A couple weeks ago I was in the grocery store and was (overly) excited to see they had orange sweet potatoes—a rare find here in Swaziland. I love sweet potatoes, and they have them here, but they are normally either white or purple-ish, and while they taste fine, they just aren’t the same. ANYWAY, I proceeded to buy some. Actually I proceeded to buy ALL of them, and considering we are a family of TWO, it was a little over the top that I walked out of the store with 15+ large sweet potatoes.And that’s when it hit me:
LIVING OVERSEAS HAS DONE SOME STRANGE THINGS TO ME.
1. As illustrated by the sweet potato incident, I have hoarding tendencies. There are things you can’t get here, that are hard to find, or that show up every once in a while, but then disappear for months or years. When I make a rare find at the store, I feel compelled to buy in bulk. I am specifically a hoarder of Mexican food. Actually, I believe this whole ‘tendency’ was most likely brought on by the ‘Great Southern Africa Tortilla Chip Famine’ that stretched from 2004-2010.
2. When I enter an empty room I scan it like a government agent looking for the enemy, only I’m looking for bugs, spiders, lizards, and any random rodents (I would include the neighborhood stray cats in this category) that may be lurking in the shadows. Chalk it up to lizards in the cutlery drawer, millipedes in my bed, bats hiding in the curtains, stray cats making their bed in my guest towels, and you can add a dose of paranoia to my hoarding issues. For instance this little guy was sitting on my kitchen cabinet when I walked into the kitchen one morning last week:
3. Nearly every time I park my car I say a quick prayer of “Lord, let it be there when I get back” as I walk away. Most times that prayer has been answered, however 2 times it has not.
4. My feet have grown a size in the last 10 years because they are in flip flops 98% of the time. This is a bummer because they rarely carry higher than a size 9 in Southern Africa, and I’m an 11 these days. So, when I’m in the U.S. I hoard shoes that fit me.
5. I tell awkward stories. Most of the time they have something to do with strange bathrooms I’ve used, strange foods I’ve eaten, or unexplainable cultural things that I always feel compelled to try and explain anyway. I’ve learned (sort of) that what I might think is interesting or funny, might just gross a lot of other people out, and it’s best if I keep my mouth shut, rather than endure a polite grimace/smile/nod.
Speaking of awkward…
6. I get greetings wrong 50% of the time.

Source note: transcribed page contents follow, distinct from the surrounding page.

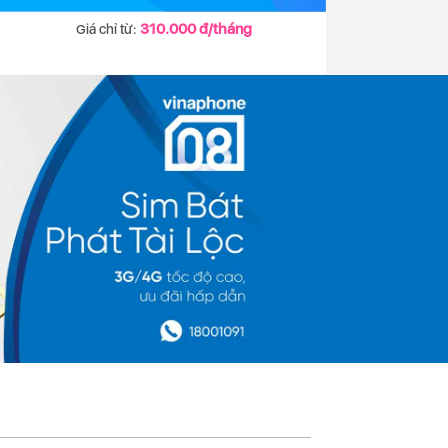
310.000 đ/tháng
Giá chỉ từ: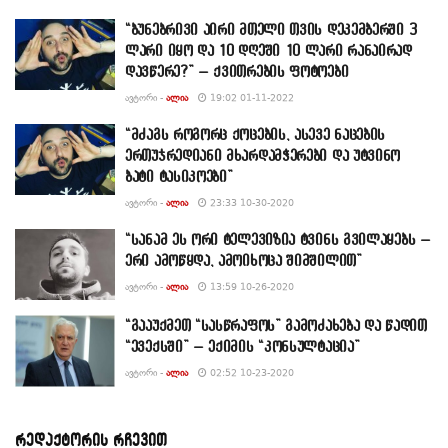
“ბუნებრივი აირი მთელი თვის დეკემბერში 3
ლარი იყო და 10 დღეში 10 ლარი რანაირად
დავწერე?” – ქვითრების ფოტოები
ᲐᲕᲢᲝᲠᲘ -
ᲐᲚᲘᲐ
19:02 01-11-2022
“მძაგს როგორც ქოცების, ასევე ნაცების
ერთუჯრედიანი მხარდამჭერები და უტვინო
ბატი ტასიკოები”
ᲐᲕᲢᲝᲠᲘ -
ᲐᲚᲘᲐ
23:33 10-30-2020
“სანამ ეს ორი ტელევიზია ტვინს გვილაყებს –
ერი ამოწყდა, ამოიხოცა შიმშილით”
ᲐᲕᲢᲝᲠᲘ -
ᲐᲚᲘᲐ
13:59 10-26-2020
“გააუქმეთ “სასწრაფოს” გამოძახება და წადით
“ევექსში” – ექიმის “კონსულტაცია”
ᲐᲕᲢᲝᲠᲘ -
ᲐᲚᲘᲐ
02:52 10-23-2020
რედაქტორის რჩევით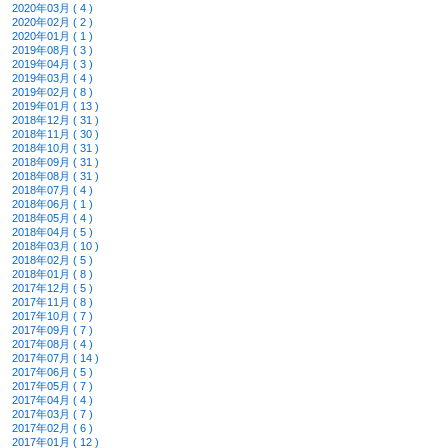
2020年03月 ( 4 )
2020年02月 ( 2 )
2020年01月 ( 1 )
2019年08月 ( 3 )
2019年04月 ( 3 )
2019年03月 ( 4 )
2019年02月 ( 8 )
2019年01月 ( 13 )
2018年12月 ( 31 )
2018年11月 ( 30 )
2018年10月 ( 31 )
2018年09月 ( 31 )
2018年08月 ( 31 )
2018年07月 ( 4 )
2018年06月 ( 1 )
2018年05月 ( 4 )
2018年04月 ( 5 )
2018年03月 ( 10 )
2018年02月 ( 5 )
2018年01月 ( 8 )
2017年12月 ( 5 )
2017年11月 ( 8 )
2017年10月 ( 7 )
2017年09月 ( 7 )
2017年08月 ( 4 )
2017年07月 ( 14 )
2017年06月 ( 5 )
2017年05月 ( 7 )
2017年04月 ( 4 )
2017年03月 ( 7 )
2017年02月 ( 6 )
2017年01月 ( 12 )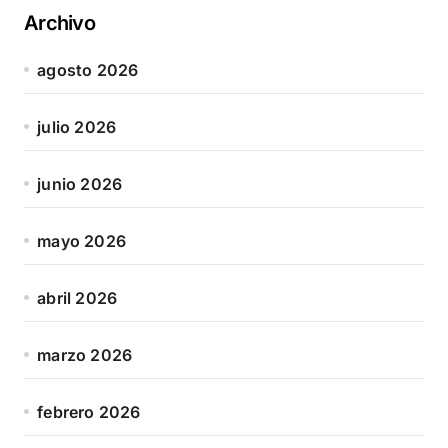
Archivo
agosto 2026
julio 2026
junio 2026
mayo 2026
abril 2026
marzo 2026
febrero 2026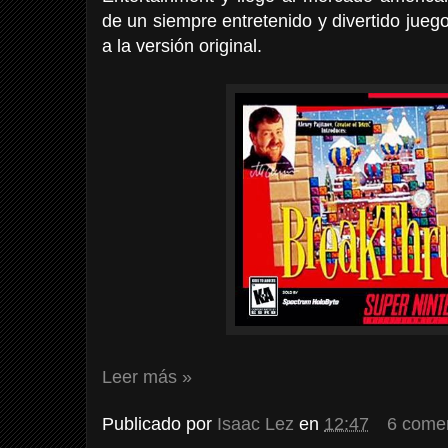
de un siempre entretenido y divertido jueg
a la versión original.
Leer más »
Publicado por
Isaac Lez
en
12:47
6 come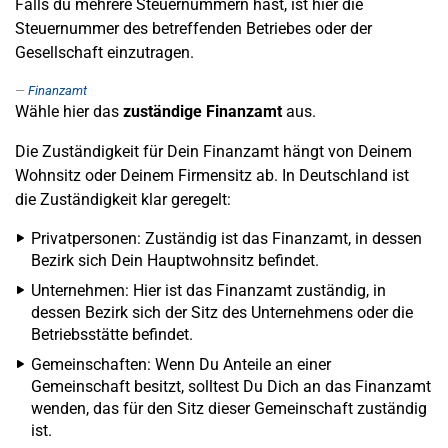
Falls du mehrere Steuernummern hast, ist hier die
Steuernummer des betreffenden Betriebes oder der
Gesellschaft einzutragen.
Finanzamt
Wähle hier das
zuständige Finanzamt
aus.
Die Zuständigkeit für Dein Finanzamt hängt von Deinem
Wohnsitz oder Deinem Firmensitz ab. In Deutschland ist
die Zuständigkeit klar geregelt:
Privatpersonen: Zuständig ist das Finanzamt, in dessen
Bezirk sich Dein Hauptwohnsitz befindet.
Unternehmen: Hier ist das Finanzamt zuständig, in
dessen Bezirk sich der Sitz des Unternehmens oder die
Betriebsstätte befindet.
Gemeinschaften: Wenn Du Anteile an einer
Gemeinschaft besitzt, solltest Du Dich an das Finanzamt
wenden, das für den Sitz dieser Gemeinschaft zuständig
ist.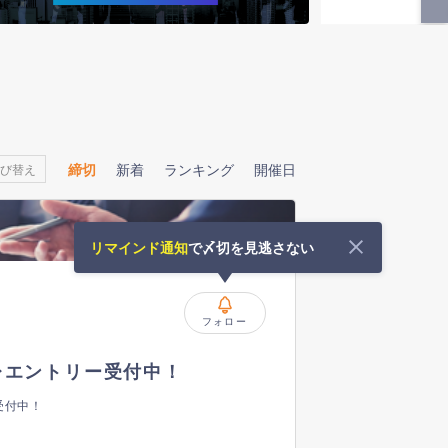
締切
新着
ランキング
開催日
び替え
リマインド通知
で〆切を見逃さない
フォロー
レエントリー受付中！
受付中！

In Latin America you would shake hands and lean in for a little kiss on the cheek. In Swaziland you shake with your right hand while holding your right elbow with your left hand. Some countries aren’t too much into hugs when you greet. I do the wrong thing at the wrong time a lot of the time and have probably offended my fair share of people around the globe. Let me just tell you that leaning in for a cheek-kiss in Iowa or hugging an indigenous Panamanian pastor both make for awkward moments.
7. I now refer to some styles of burglar bars (the norm on doors and windows here and in Latin America) as “pretty.” Bars are for prison, not home décor.
8. I don’t push friends in wheel chairs downs hills in close proximity of croc-infested waters. Hahaha! I think this picture is hilarious and I just have to pull it out of the archives every couple of years!
9. I have grown (pretty much) immune to people making comments about how huge I am. I’m 6’ tall, and I have traveled to lots of places where the people are exceptionally small (like grown adults up to my waist) and are also pretty blunt with comments regarding physical appearance, so I have heard it all! (Note to the guy in the Mexican market who would always yell, ‘Hey big lady! Come into my shop!’—that’s NOT the way to get my business.) Maybe someday the Lord will call me to Holland or Ethiopia where I hear the people are really TALL!
10. My standards are just ‘off’ in certain areas. For example, for my daughter’s 9th birthday party in January we had a swimming party at the pool in the picture below. It didn’t even hit me until I was posting the pics on FB later, that maybe we shouldn’t be swimming in such horribly GREEN water. And just to prove that I’m not alone in some of my strange-ness: On Wednesdays I’m in a Bible study with quite a few other American missionary women. A few weeks ago nearly our entire tea time conversation was dominated by funny stories of bugs we have accidentally eaten (i.e. ants in your granola), and worse yet, how it doesn’t really bother us that much anymore!
So, I have firmly established that living in another country can give a person (me specifically) a few (or A LOT OF) quirks, but let me share with you also that the blessings of a life overseas are immeasurable. I’m sure there are other paths that could reap similar results, but for me, God has used cross cultural living to give me a perspective on life, faith, friendship, trials, heaven, material possessions, and most importantly the Lord himself, that I am sure I would not have otherwise. There’s so much more to say on that, but this is getting a little looooonnnng. Maybe another time!
Do you live overseas? How has it messed you up?